In the months McLaren has known it would start the new Formula 1 season behind schedule, an important acknowledgement and review of a technical shortcoming has taken place.
McLaren has made it clear for a long time that it cannot wait to get its new windtunnel and simulator up and running but team principal Andrea Stella believes it has simply not done a good enough job with aerodynamic development in the meantime.
The new infrastructure projects are all geared towards a ‘no excuses’ 2025 car. However, Stella is rightly making a concerted effort to remove an excuse now, too.
“The windtunnel alone is not enough to justify the fact that the car is where it is,” said Stella.
“I think we could have done a better job independently of the windtunnel. This is something we are reviewing very honestly. I think this is acknowledged.
“And this has actually given us good learning as to how to improve for future developments.”
Clearly, McLaren’s current facilities could have produced a better launch car. That is evidenced by how excited McLaren is by the new development path it has been pursuing, and the prolific gains it has seen from that.
If the designs are strong and the tools are being used properly, the existing infrastructure is clearly capable. After all, it’s producing the upgrades McLaren is banking on to save its season.
Acknowledging this underperformance is the first step. Learning from it is the crucial next one.
If McLaren interrogates the weaknesses that led to a gap in aero knowledge and proves that it can use better understanding to create a stronger car using the current facilities, then it can be more confident it is in a better place to use its new facilities longer-term.
Otherwise, it would be a huge missed opportunity to build a brand new windtunnel and simulator, only for McLaren’s methodologies to mean it wouldn’t use them to their full potential.
The new tunnel is currently going through a calibration phase. Stella can hear the fan from his office while that process is ongoing, and jokingly described it as quite a reassuring noise, as he knows what is coming.
McLaren will start using the new windtunnel at the end of June. It may inform some work on late-2023 updates but its primary use will be assisting later phases of the 2024 car development and then the 2025 car will be the first to be designed totally in the new windtunnel.
There are several reasons McLaren is excited about this even if it does put a limit on McLaren’s short-term potential.
While the Toyota tunnel that McLaren rents in Cologne is still good, it is not as refined as modern, state-of-the-art tunnels used by other teams.

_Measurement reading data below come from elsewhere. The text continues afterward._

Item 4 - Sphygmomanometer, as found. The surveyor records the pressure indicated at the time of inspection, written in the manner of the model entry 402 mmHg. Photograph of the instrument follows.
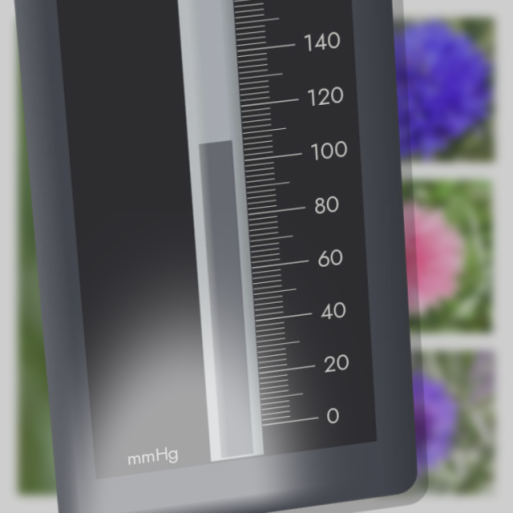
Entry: 108 mmHg
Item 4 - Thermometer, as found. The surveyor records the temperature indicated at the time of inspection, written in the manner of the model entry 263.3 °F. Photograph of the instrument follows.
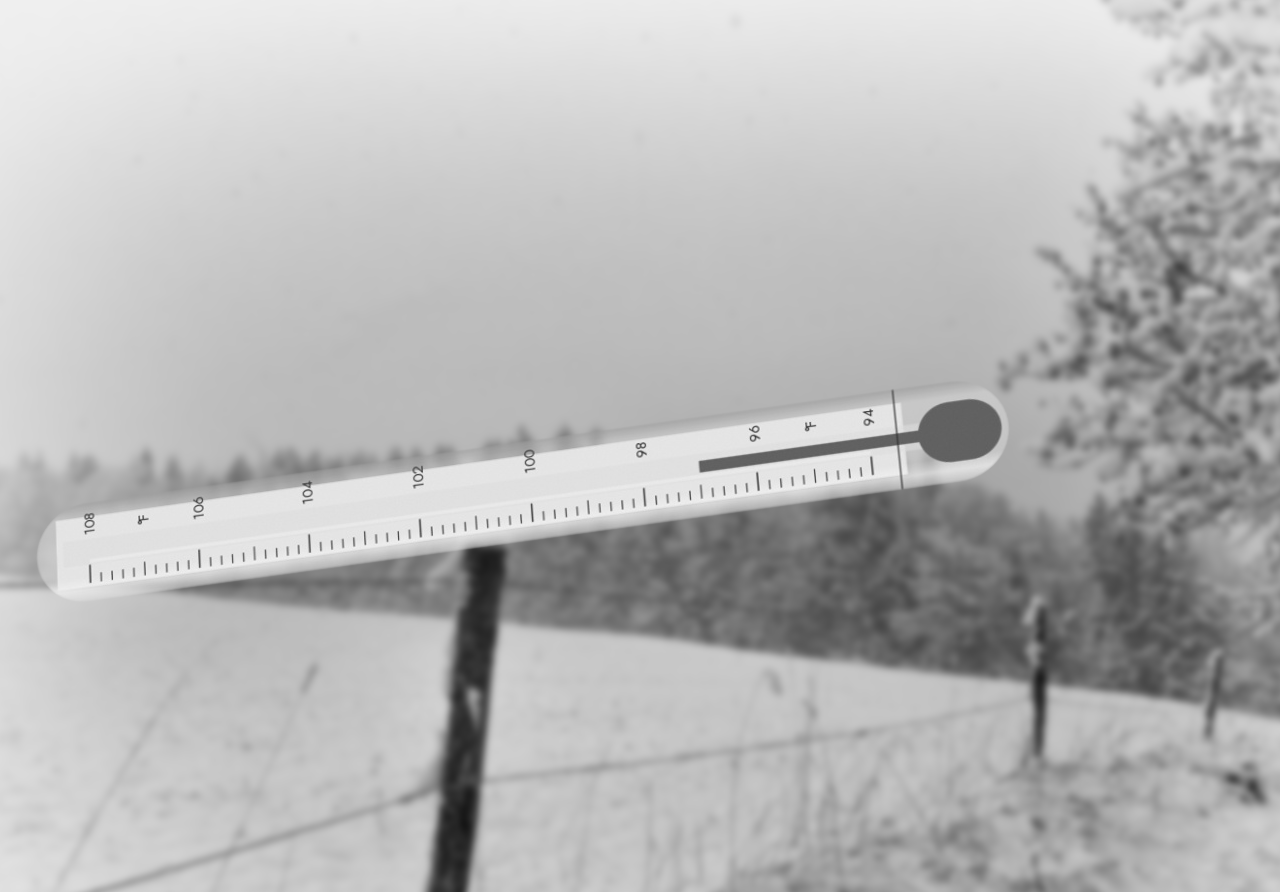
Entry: 97 °F
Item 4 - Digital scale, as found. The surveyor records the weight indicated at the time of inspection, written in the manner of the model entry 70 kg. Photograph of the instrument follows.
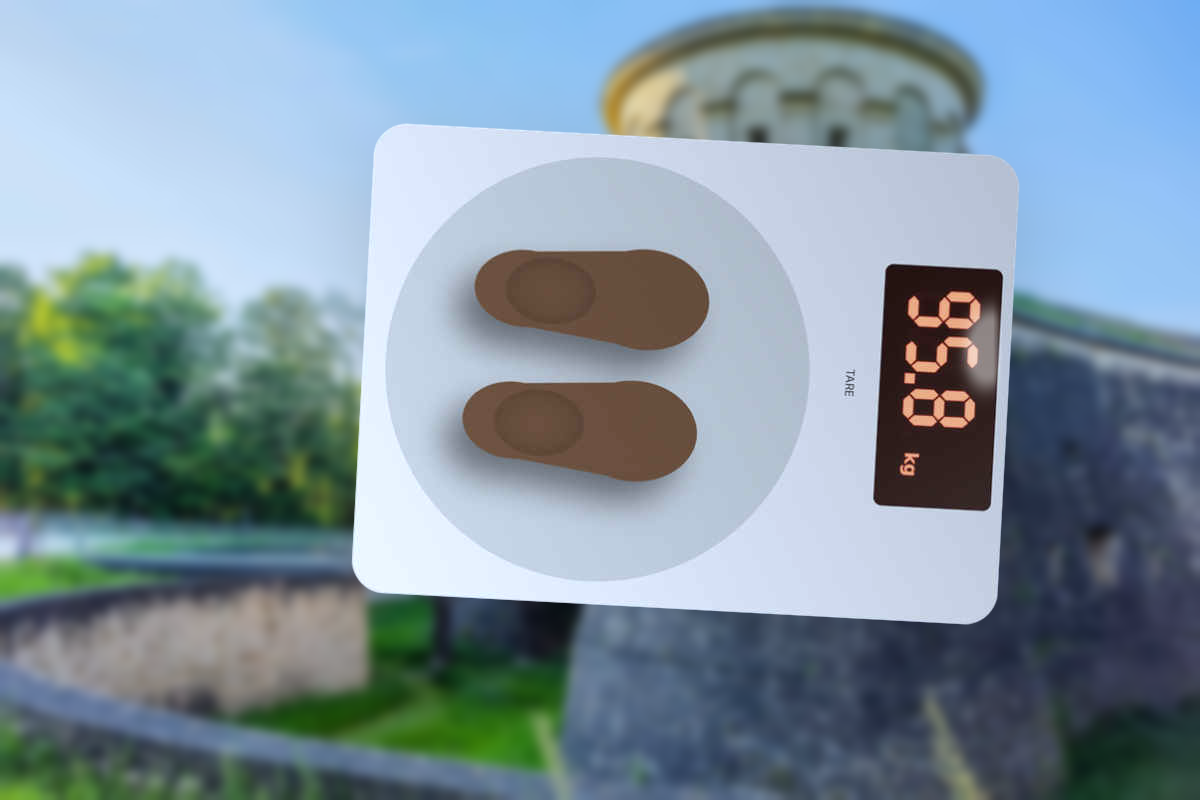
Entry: 95.8 kg
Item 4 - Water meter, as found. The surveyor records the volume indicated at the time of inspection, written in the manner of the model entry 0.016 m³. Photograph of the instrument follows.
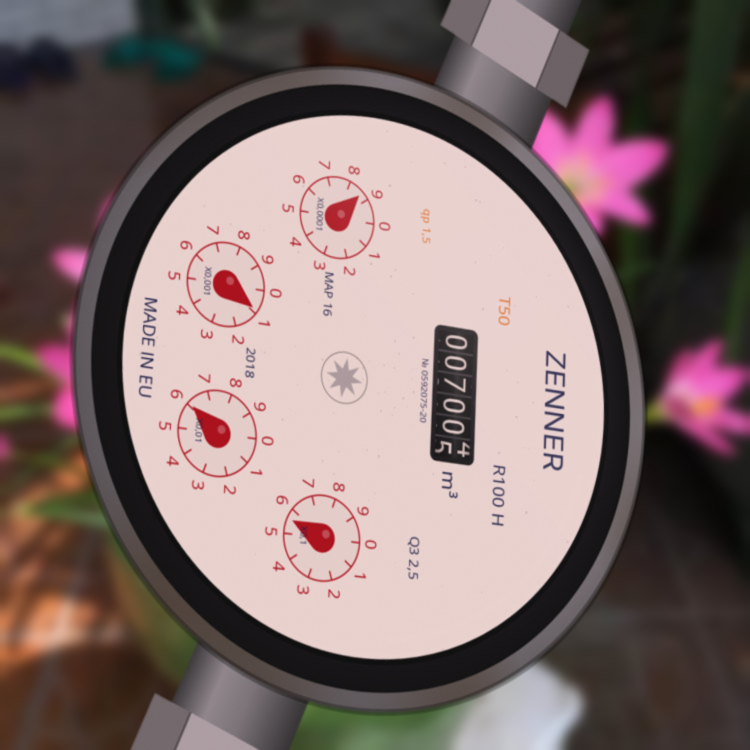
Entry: 7004.5608 m³
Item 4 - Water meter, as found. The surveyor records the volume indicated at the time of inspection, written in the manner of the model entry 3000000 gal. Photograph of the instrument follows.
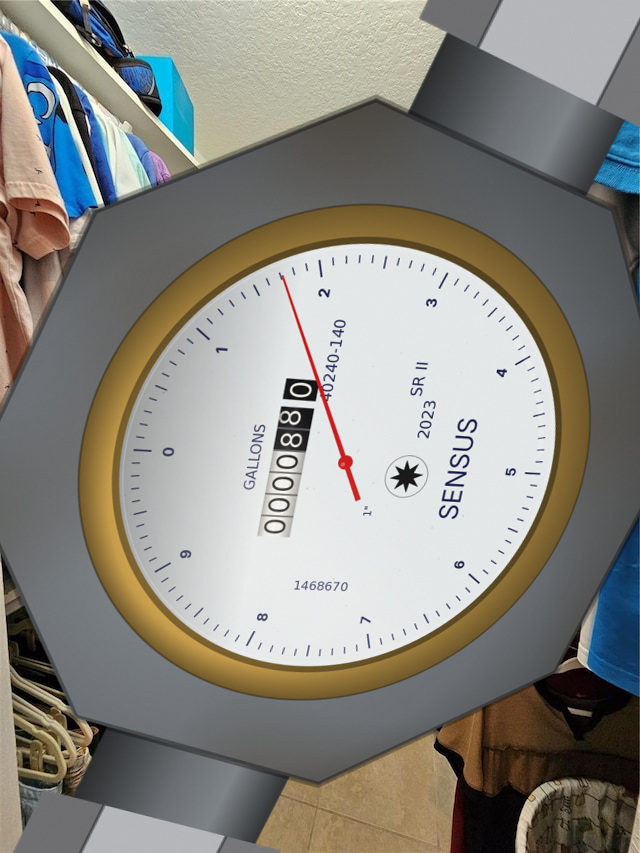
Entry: 881.7 gal
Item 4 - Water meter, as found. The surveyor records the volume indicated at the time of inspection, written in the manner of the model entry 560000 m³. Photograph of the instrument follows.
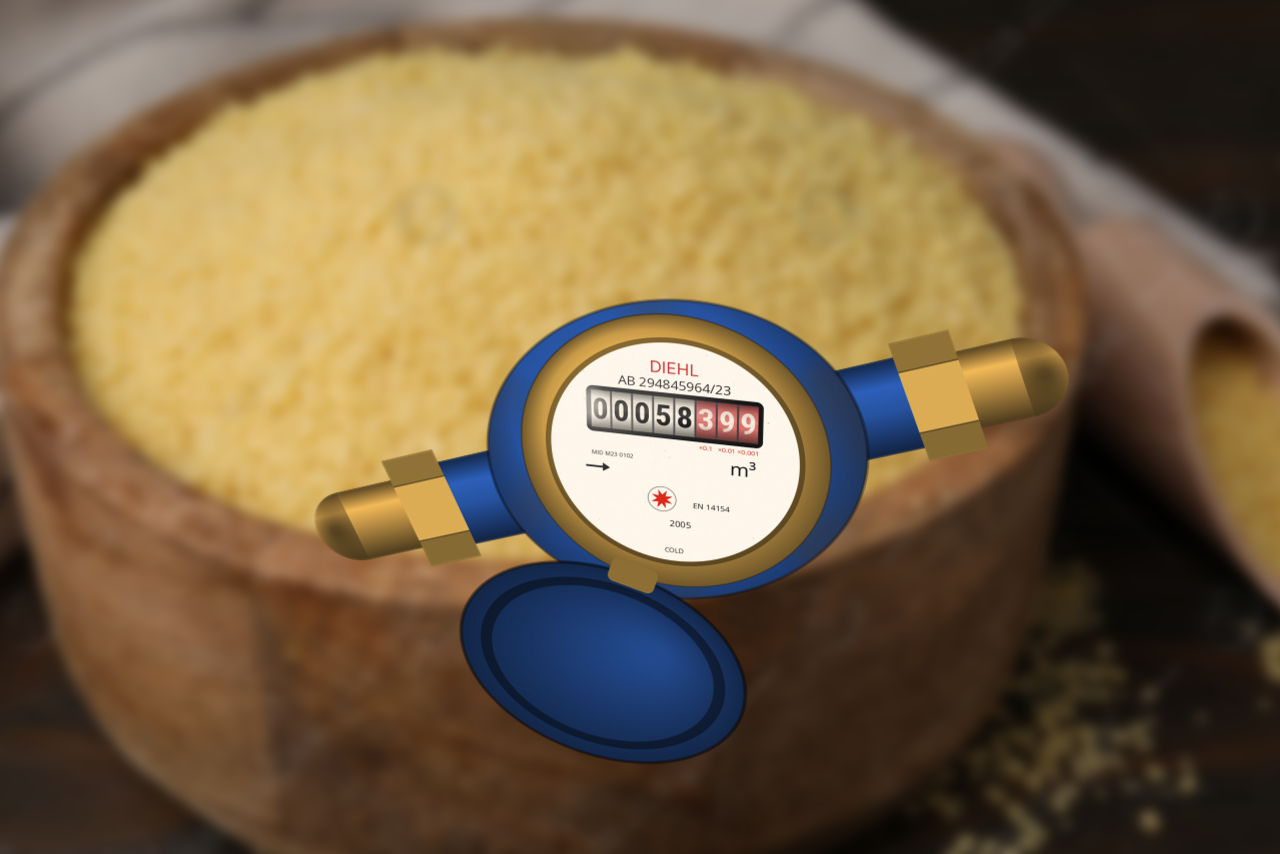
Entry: 58.399 m³
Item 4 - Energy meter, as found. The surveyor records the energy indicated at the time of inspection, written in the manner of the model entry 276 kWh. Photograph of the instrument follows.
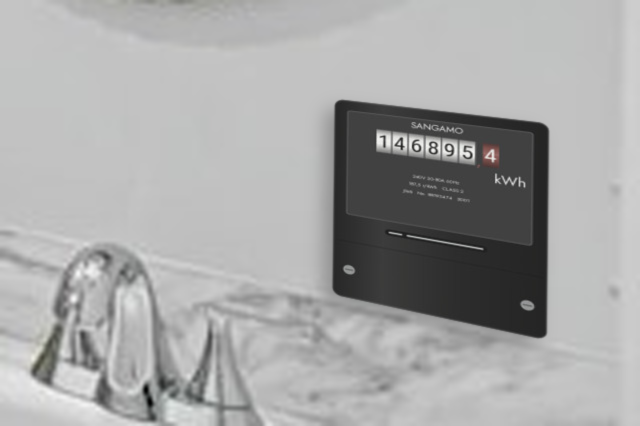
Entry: 146895.4 kWh
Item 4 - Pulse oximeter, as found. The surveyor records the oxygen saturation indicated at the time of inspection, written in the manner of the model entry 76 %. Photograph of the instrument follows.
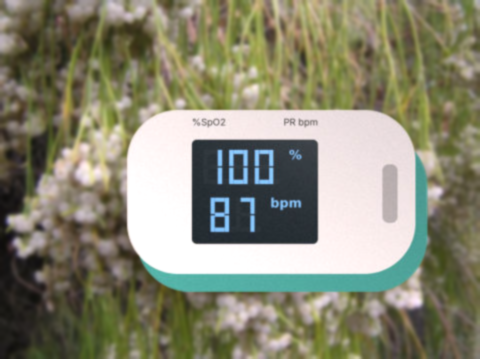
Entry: 100 %
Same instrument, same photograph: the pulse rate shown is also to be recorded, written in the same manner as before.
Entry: 87 bpm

In addition, every time McLaren wants to try something in the tunnel, it loses several days because the parts need to be physically transported back and forth. This is just not efficient enough in modern F1.
And finally, the rent McLaren pays is in the millions per year. This is money that is being diverted from its development budget.
So, it is no surprise that long-term McLaren really wants this addressed. But even with that context in mind, the current windtunnel cannot be blamed for how McLaren has started the 2023 season and it is good that Stella has fronted up to that.
Much like the silver lining that it was better late than never to identify a weakness with how it worked the floor edges, McLaren’s overall development process needs to benefit from its setback.
Based on the fact McLaren started this rules cycle on the back foot in 2022 and then realised it had the wrong approach for 2023, it seems clear that there are, or have been, underlying weaknesses in either the design team, its processes or both.
It must find a way to address that, or else McLaren will always be a step behind its rivals and only ever adept at copying them, rather than coming up with better designs itself in the first place.
Even though it has lagged behind in producing overall downforce, McLaren has at least tentatively concluded that the work done over the winter to eradicate some handling characteristics and improve how the chassis works with the tyres has paid off, even with the limited launch specification.
While it was not a mirage that the MCL60 looked tricky to drive in Bahrain, McLaren reckons this is simply a consequence of a lack of downforce rather than troublesome car traits like last year.
The car is doing what is expected, and the data correlates as expected, it’s just missing aerodynamic load.
“That’s the nice thing and that’s why I am positively talking about other aspects of the car,” said technical director James Key.
“It does exactly what we expected it to do. And the primary driver comment is ‘just add grip and we can go faster’. It’s not like we’ve got to attack this crazy characteristic or this really annoying thing here or whatever.
“If you just take the car and just add grip, that’ll naturally go quicker. So, it does give us a very clear approach rather than trying to overcome something you don’t really understand fully yet, or it’s a bit of an anomaly.
“So, that helps. It means we can be very direct in our approach and very clear in our approach of what we’re trying to achieve. The hope is it just adds to that.
“I would still be cautious about talking about updates, because you’ve got it going on the car first and make sure it works.
“If it all comes in, it will definitely be a good step, and we can take the next logical steps which we’re already working on in the background, then the hope is the development rate can be pretty competitive.”